◆ Written request
Transcribe the mailing-list reply on Intel SMP support word for word, keeping its original line breaks and quoting marks.
====== Text segment ======
On Thu, 15 Jul 1999, Gordan Bobic wrote:

> Intel's spec (from their web site) seems to imply that SMP is only
> supported on Pentium+ class machines WITH a PCI bus. Is this true?

 No it's not.  Any i486 or newer processors will do.  Using of 82489DX
local/IO APICs is necessary for i486s, though, and optional for these
processors that implement an integrated local APIC (you may build 16-way
SMP Pentium this way, for example, even though the integrated glue logic
supports only 2-way SMP systems). 

 There is uncertainity about i386 processors.  They may actually work with
82489DXs but some glue logic may be required between a CPU and an APIC due
to different bus specifications.  I don't really know and probably nobody
bothers.

 PCI has nothing about SMP.  It's just an example of peripheral bus. 
APICs use own, private serial bus to exchange interrupts and
interprocessor messages in an Intel-compliant SMP system.  See APIC
specifications.
====== Supplied records ======
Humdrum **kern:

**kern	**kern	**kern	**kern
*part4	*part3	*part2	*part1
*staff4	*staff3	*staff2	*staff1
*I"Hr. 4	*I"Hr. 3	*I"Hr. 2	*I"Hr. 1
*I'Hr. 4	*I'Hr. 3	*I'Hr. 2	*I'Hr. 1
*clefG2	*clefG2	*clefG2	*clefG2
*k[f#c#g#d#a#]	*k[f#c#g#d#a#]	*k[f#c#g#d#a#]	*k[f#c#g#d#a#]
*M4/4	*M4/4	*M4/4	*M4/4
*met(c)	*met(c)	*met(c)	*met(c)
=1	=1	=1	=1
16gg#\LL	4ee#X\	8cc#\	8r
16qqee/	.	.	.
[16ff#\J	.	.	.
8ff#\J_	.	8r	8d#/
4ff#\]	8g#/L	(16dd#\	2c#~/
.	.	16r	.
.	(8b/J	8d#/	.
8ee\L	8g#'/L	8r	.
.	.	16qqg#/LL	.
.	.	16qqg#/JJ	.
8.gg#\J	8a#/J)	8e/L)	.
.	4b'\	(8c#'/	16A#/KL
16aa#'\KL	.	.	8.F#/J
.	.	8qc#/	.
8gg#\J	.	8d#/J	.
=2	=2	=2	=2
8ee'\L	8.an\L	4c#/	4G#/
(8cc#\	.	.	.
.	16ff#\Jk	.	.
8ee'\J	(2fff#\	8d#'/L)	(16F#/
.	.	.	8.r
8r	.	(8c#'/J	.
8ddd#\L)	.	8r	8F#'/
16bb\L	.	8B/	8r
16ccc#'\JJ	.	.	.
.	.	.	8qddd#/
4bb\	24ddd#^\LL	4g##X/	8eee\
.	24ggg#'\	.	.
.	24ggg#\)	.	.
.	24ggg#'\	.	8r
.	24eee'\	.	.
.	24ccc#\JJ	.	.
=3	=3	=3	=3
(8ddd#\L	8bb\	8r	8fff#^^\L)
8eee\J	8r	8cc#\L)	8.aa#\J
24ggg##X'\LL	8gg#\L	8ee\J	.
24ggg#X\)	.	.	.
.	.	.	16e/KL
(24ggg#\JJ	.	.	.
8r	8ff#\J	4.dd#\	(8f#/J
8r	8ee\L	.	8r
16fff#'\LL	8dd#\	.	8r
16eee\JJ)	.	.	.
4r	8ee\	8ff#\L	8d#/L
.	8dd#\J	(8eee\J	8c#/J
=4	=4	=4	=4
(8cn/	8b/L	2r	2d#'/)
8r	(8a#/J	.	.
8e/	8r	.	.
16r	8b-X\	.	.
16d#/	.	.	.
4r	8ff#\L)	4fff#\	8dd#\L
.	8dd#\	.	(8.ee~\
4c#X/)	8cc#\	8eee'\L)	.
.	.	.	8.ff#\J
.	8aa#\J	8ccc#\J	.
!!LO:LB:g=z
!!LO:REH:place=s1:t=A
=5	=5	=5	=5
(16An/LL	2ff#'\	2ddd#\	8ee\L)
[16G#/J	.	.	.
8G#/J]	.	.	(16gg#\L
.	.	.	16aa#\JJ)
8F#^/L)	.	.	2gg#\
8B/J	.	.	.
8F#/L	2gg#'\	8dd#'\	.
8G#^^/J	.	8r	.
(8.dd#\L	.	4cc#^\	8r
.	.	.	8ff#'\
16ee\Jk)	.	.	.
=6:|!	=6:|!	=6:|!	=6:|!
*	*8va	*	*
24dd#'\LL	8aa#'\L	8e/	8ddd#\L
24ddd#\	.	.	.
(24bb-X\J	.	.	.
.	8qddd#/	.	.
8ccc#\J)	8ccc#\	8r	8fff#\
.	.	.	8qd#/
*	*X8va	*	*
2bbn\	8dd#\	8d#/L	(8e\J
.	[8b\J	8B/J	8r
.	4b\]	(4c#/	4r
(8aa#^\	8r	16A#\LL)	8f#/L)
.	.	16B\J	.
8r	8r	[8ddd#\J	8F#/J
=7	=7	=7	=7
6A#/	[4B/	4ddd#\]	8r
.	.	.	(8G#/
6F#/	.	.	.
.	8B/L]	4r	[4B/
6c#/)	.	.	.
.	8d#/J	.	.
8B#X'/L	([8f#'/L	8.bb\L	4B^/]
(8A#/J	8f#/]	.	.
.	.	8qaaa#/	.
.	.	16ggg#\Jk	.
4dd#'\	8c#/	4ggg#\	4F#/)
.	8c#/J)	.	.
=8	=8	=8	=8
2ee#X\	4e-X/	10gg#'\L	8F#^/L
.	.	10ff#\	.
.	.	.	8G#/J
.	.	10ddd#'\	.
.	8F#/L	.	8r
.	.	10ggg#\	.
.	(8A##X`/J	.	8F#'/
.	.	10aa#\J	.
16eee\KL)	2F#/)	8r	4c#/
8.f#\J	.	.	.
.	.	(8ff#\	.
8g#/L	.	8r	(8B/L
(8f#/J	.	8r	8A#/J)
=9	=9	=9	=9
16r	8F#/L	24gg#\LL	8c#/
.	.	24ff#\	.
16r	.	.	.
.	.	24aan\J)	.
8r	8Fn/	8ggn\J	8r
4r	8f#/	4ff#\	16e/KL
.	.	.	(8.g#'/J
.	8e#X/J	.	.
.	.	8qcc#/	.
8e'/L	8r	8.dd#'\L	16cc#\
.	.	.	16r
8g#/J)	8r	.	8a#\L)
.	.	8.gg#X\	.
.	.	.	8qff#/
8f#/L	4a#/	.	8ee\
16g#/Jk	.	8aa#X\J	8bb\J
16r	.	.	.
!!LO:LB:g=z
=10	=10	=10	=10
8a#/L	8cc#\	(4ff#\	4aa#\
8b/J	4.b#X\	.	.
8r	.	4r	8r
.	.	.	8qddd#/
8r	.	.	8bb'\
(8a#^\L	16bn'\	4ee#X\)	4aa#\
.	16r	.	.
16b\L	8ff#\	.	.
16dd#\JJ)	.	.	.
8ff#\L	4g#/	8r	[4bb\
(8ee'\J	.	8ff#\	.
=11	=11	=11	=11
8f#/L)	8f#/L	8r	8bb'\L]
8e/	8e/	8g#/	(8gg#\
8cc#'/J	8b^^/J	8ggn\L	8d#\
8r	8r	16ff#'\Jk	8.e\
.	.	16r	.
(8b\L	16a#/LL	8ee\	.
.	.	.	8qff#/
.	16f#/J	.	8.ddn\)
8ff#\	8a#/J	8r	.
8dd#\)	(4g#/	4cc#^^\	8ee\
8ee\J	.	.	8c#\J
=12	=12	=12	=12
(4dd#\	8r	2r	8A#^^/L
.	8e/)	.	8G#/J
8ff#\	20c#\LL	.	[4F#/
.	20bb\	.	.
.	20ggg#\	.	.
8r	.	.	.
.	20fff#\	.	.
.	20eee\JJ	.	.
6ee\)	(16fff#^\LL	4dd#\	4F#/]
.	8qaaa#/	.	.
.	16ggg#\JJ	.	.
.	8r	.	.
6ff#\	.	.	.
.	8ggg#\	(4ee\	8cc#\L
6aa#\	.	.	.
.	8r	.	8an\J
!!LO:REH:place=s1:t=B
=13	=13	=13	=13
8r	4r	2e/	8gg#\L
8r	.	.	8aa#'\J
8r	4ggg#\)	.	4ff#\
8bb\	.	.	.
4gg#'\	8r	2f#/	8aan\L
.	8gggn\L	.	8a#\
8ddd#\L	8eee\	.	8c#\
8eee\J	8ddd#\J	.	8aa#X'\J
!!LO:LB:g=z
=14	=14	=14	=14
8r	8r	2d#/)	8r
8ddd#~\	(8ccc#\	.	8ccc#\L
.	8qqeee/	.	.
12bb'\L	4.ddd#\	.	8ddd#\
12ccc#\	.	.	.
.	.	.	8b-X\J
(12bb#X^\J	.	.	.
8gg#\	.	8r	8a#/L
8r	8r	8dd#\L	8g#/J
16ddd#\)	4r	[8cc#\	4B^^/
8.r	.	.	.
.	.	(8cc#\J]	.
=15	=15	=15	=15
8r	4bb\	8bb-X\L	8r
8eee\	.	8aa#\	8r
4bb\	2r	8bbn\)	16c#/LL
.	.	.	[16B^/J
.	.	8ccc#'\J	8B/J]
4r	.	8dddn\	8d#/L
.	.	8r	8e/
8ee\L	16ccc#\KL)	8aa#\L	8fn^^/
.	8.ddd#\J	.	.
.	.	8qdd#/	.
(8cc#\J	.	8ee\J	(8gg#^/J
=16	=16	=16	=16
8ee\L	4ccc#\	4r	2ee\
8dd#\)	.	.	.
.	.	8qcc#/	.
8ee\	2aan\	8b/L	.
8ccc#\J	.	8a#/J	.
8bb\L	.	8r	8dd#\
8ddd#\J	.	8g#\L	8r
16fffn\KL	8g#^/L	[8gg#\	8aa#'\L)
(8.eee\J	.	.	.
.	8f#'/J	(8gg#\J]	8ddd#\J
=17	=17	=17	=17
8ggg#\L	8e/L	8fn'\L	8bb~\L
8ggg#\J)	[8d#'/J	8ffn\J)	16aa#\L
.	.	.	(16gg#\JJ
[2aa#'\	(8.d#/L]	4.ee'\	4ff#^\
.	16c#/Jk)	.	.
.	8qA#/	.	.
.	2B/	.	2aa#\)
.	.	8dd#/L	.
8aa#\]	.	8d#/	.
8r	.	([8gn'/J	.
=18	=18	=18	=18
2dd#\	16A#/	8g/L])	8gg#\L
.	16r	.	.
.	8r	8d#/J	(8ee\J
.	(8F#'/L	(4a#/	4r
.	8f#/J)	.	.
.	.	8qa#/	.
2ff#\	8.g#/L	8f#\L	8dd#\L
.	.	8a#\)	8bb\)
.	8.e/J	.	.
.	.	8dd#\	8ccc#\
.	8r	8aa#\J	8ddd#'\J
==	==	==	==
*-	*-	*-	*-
======
◆ Final result
On Thu, 15 Jul 1999, Gordan Bobic wrote:

> Intel's spec (from their web site) seems to imply that SMP is only
> supported on Pentium+ class machines WITH a PCI bus. Is this true?

 No it's not.  Any i486 or newer processors will do.  Using of 82489DX
local/IO APICs is necessary for i486s, though, and optional for these
processors that implement an integrated local APIC (you may build 16-way
SMP Pentium this way, for example, even though the integrated glue logic
supports only 2-way SMP systems). 

 There is uncertainity about i386 processors.  They may actually work with
82489DXs but some glue logic may be required between a CPU and an APIC due
to different bus specifications.  I don't really know and probably nobody
bothers.

 PCI has nothing about SMP.  It's just an example of peripheral bus. 
APICs use own, private serial bus to exchange interrupts and
interprocessor messages in an Intel-compliant SMP system.  See APIC
specifications.